━━━━━ RECORDS PROVIDED ━━━━━
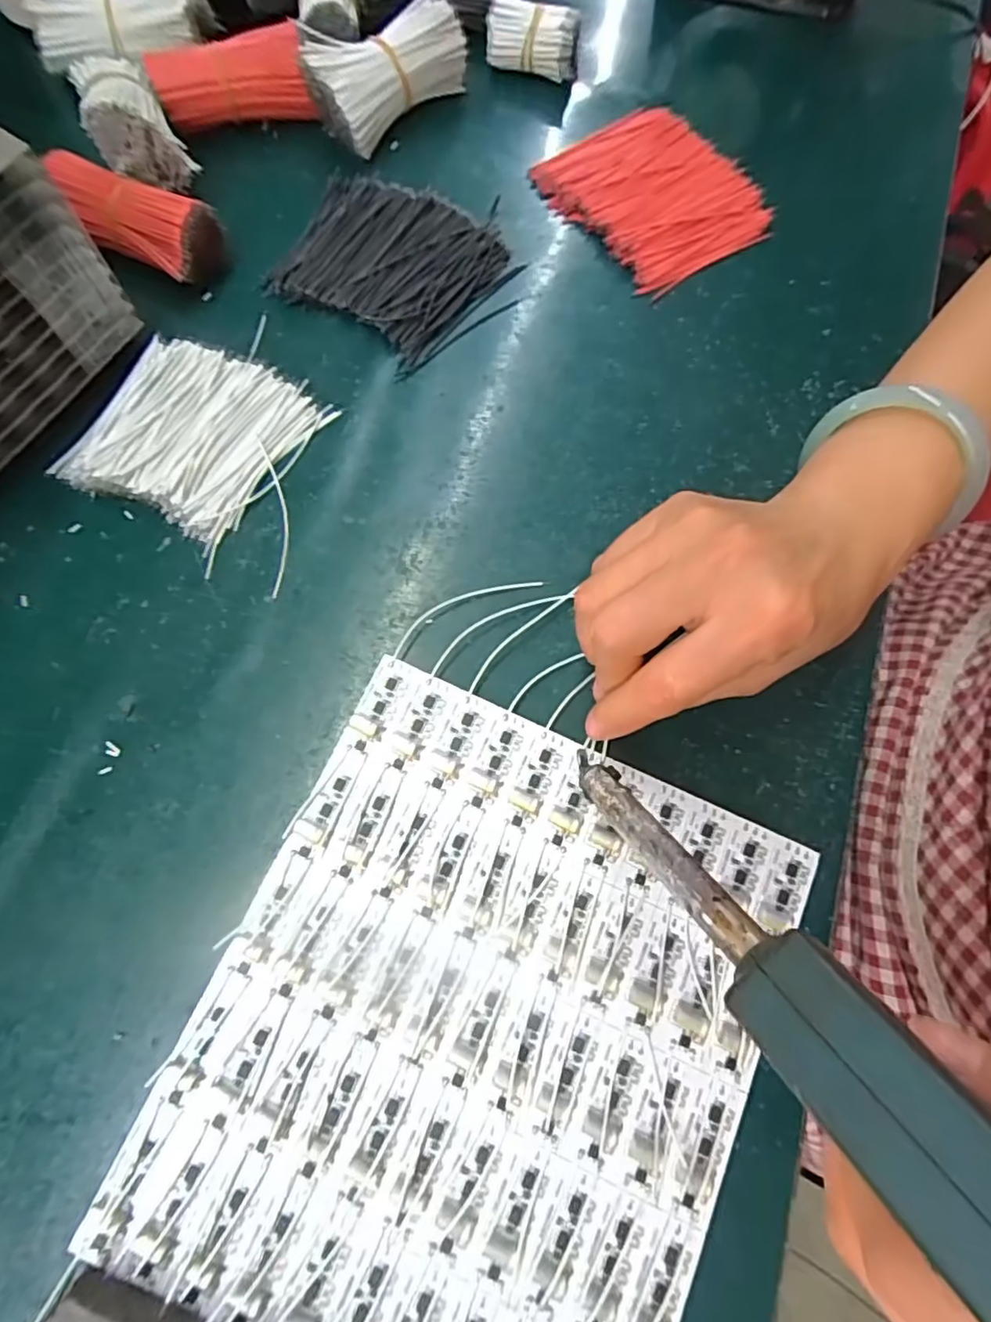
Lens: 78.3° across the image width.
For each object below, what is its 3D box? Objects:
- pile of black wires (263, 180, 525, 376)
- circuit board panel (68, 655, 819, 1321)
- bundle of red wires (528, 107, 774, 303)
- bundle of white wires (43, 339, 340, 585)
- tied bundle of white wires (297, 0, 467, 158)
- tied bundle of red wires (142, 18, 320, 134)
[{"bbox_3d":[-0.053,-0.212,0.323,0.114,0.009,0.103,36,76,8],"label":"pile of black wires"},{"bbox_3d":[-0.005,0.133,0.226,0.193,0.006,0.219,23,75,5],"label":"circuit board panel"},{"bbox_3d":[0.087,-0.260,0.339,0.091,0.013,0.109,-37,78,-11],"label":"bundle of red wires"},{"bbox_3d":[-0.147,-0.111,0.289,0.097,0.014,0.097,31,75,7],"label":"bundle of white wires"},{"bbox_3d":[-0.062,-0.329,0.338,0.086,0.036,0.050,-42,79,-12],"label":"tied bundle of white wires"},{"bbox_3d":[-0.143,-0.315,0.335,0.080,0.034,0.029,-15,75,-6],"label":"tied bundle of red wires"}]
━━━━━
(EXERCISE GOAL) What is needed is a verbatim copy of every line in the records above from the one containing "- pile of black wires (263, 180, 525, 376)" down to the one containing "- tied bundle of white", both included, and nothing more.

(THE COMPLETED TASK)
- pile of black wires (263, 180, 525, 376)
- circuit board panel (68, 655, 819, 1321)
- bundle of red wires (528, 107, 774, 303)
- bundle of white wires (43, 339, 340, 585)
- tied bundle of white wires (297, 0, 467, 158)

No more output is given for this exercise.